● SOURCE:
......

The RTO is creating “different swim lanes” between thermal, renewable and load-modifying resources, Bakke said.  

The grid operator will use a modified effective load carrying capability (ELCC) calculation for renewable resources, then adjust those values for availability based on what it calls “resource adequacy hours,” or historical hours over a year that contain tight supplies and reliability risks.

MISO introduced the concept of resource adequacy hours when it overhauled its ELCC for thermal resources. They represent the top 3%, or 65, riskiest hours per three-month season and include the hours spent in maximum generation events. (See FERC OKs MISO Seasonal Auction, Accreditation.)

“Our bias is to remain somewhat close to what we filed at FERC” for thermal units, MISO planning adviser Davey Lopez said.

Bakke said ELCC is a “comparable method” when compared to thermal generation’s unforced capacity calculation (UCAP).

Clean Grid Alliance’s Natalie McIntire said she didn’t see how the calculations are comparable because UCAP relies on units’ forced outage rates but ELCC doesn’t.

Bakke said the divergence is necessary because wind and solar performance contain a lot of “availability variability” during tight operating periods. On the other hand, thermal output is steadier.

“The performance is much more uniform over time,” he explained.

Bakke said PJM and ISO-NE have made similar arguments to FERC when getting their renewable capacity accreditation designs approved. He said MISO could pursue a more complex calculation only to end up with a “comparable outcome” to the simpler ELCC method. He said MISO isn’t convinced that more labor-intensive number crunching would be worth the effort.

MISO plans on tweaking its current ELCC computation to apply to its ever-expanding renewable fleet.

Renewable energy accreditation will move from being derived using an individual, unit-level ELCC based on peak hour contribution to a resource portfolio-based standard ELCC that will be applied to a unit’s availability during pre-defined resource adequacy hours. Staff said they will create separate portfolio-level ELCCs for wind and solar generation and said they might adjust those based on whether units are located in MISO Midwest or MISO South.

Some stakeholders called the proposed ELCC method difficult to understand. Others said using a fleet-based average is too broad to apply to diverse wind units and will condemn renewable generators to lower capacity values.

Bakke said the portfolio-wide ELCC is “not a wholesale change” but necessary for MISO to have sustainable and consistent renewable accreditation moving forward.

Whether the ELCC should remain an average of unit performance across the portfolio or a become a marginal value, reflecting the capacity value of the most recent renewables additions, remains an open question.

MISO Independent Market Monitor David Patton advocated for a marginal value because he said renewable capacity contributions become less valuable from a reliability perspective as more are added.

“Every conceivable loss of load risk compounds when the wind isn’t blowing; therefore, building more wind at the margins is futile,” Patton explained. “You need more and more capacity for every megawatt you build of an already saturated technology.”

MISO hasn’t yet settled on a marginal versus average approach.

The renewable accreditation won’t cover battery storage or hybrid resources that pair a renewable energy resource with a storage facility. Bakke said MISO wanted to tackle the large amounts of wind, solar and load-modifying resources first before evaluating next year the accreditation of the “more emergent” resource types.

......

● SUPPLIED DATA:
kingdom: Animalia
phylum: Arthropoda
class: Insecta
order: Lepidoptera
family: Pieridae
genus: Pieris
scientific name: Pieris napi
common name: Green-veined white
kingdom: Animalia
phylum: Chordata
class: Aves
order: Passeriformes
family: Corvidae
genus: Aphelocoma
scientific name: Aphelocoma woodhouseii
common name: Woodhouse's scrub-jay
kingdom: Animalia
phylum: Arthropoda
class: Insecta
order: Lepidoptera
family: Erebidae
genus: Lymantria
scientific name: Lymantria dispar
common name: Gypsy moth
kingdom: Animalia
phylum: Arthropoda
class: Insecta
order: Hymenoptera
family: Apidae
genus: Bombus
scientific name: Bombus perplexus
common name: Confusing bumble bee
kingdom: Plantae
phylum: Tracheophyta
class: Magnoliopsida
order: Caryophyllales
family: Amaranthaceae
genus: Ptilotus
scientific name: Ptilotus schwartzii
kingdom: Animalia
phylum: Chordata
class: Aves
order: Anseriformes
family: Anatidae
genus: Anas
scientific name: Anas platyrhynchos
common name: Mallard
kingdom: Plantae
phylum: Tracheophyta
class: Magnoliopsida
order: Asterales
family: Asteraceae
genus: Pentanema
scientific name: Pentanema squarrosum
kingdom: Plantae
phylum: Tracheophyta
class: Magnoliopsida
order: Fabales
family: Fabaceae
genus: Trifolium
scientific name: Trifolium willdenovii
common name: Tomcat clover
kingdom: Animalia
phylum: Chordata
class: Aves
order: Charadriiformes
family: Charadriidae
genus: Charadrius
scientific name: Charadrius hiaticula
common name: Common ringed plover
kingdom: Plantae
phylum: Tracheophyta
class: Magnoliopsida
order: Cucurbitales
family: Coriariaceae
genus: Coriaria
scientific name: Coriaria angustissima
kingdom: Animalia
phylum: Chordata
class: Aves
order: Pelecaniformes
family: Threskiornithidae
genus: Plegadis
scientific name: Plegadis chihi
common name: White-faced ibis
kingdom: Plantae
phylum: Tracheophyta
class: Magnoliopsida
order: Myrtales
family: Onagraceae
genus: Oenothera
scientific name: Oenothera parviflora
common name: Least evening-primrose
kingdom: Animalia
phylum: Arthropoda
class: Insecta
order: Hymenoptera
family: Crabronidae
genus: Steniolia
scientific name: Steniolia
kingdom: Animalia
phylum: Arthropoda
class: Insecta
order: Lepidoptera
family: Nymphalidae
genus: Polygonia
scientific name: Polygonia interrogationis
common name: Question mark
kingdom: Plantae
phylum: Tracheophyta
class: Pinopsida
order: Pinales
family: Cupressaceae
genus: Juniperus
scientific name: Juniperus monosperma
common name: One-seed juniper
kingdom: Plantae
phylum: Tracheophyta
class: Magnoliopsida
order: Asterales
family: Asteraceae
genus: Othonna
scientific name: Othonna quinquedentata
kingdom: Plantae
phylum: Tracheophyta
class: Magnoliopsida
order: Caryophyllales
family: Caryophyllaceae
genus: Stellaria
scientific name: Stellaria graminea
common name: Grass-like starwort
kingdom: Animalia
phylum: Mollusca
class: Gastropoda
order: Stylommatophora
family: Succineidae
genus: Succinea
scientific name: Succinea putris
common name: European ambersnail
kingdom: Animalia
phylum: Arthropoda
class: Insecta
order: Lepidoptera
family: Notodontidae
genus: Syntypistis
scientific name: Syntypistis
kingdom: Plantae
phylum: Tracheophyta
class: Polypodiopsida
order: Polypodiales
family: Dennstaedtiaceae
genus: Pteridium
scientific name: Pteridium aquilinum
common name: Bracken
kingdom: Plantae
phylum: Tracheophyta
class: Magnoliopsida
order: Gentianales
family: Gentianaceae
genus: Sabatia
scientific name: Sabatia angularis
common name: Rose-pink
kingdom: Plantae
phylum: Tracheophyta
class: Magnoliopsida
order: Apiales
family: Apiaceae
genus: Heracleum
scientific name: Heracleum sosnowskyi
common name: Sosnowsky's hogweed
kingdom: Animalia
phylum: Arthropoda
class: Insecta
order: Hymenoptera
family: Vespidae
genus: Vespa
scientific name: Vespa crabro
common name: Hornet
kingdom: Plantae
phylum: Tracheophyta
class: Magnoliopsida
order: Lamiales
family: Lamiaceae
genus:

......

● EXERCISE 1: Could you restate the part of the MISO accreditation text that begins at "The grid operator" and stops after "Seasonal Auction, Accreditation.)", swapping "resource adequacy hours" for "high-risk hours"?
● EXERCISE 2: In the MISO accreditation text, why does Bakke say the renewable ELCC method has to diverge from the thermal UCAP calculation? Answer in one to three sentences.
● EXERCISE 3:
Answer these questions from the MISO accreditation text:
(a) How many of the riskiest hours per three-month season do resource adequacy hours represent?
(b) Based on location in which two regions might staff adjust the wind and solar ELCCs?
(c) Which resource types will the renewable accreditation not cover?

● COMPLETE ANSWER 1:
The grid operator will use a modified effective load carrying capability (ELCC) calculation for renewable resources, then adjust those values for availability based on what it calls “high-risk hours,” or historical hours over a year that contain tight supplies and reliability risks.

MISO introduced the concept of high-risk hours when it overhauled its ELCC for thermal resources. They represent the top 3%, or 65, riskiest hours per three-month season and include the hours spent in maximum generation events. (See FERC OKs MISO Seasonal Auction, Accreditation.)

● COMPLETE ANSWER 2: Bakke says wind and solar performance has a lot of "availability variability" during tight operating periods. Thermal output, by contrast, is steadier and "much more uniform over time."

● COMPLETE ANSWER 3:
(a) The top 3%, or 65 hours.
(b) MISO Midwest and MISO South.
(c) Battery storage and hybrid resources that pair a renewable energy resource with a storage facility.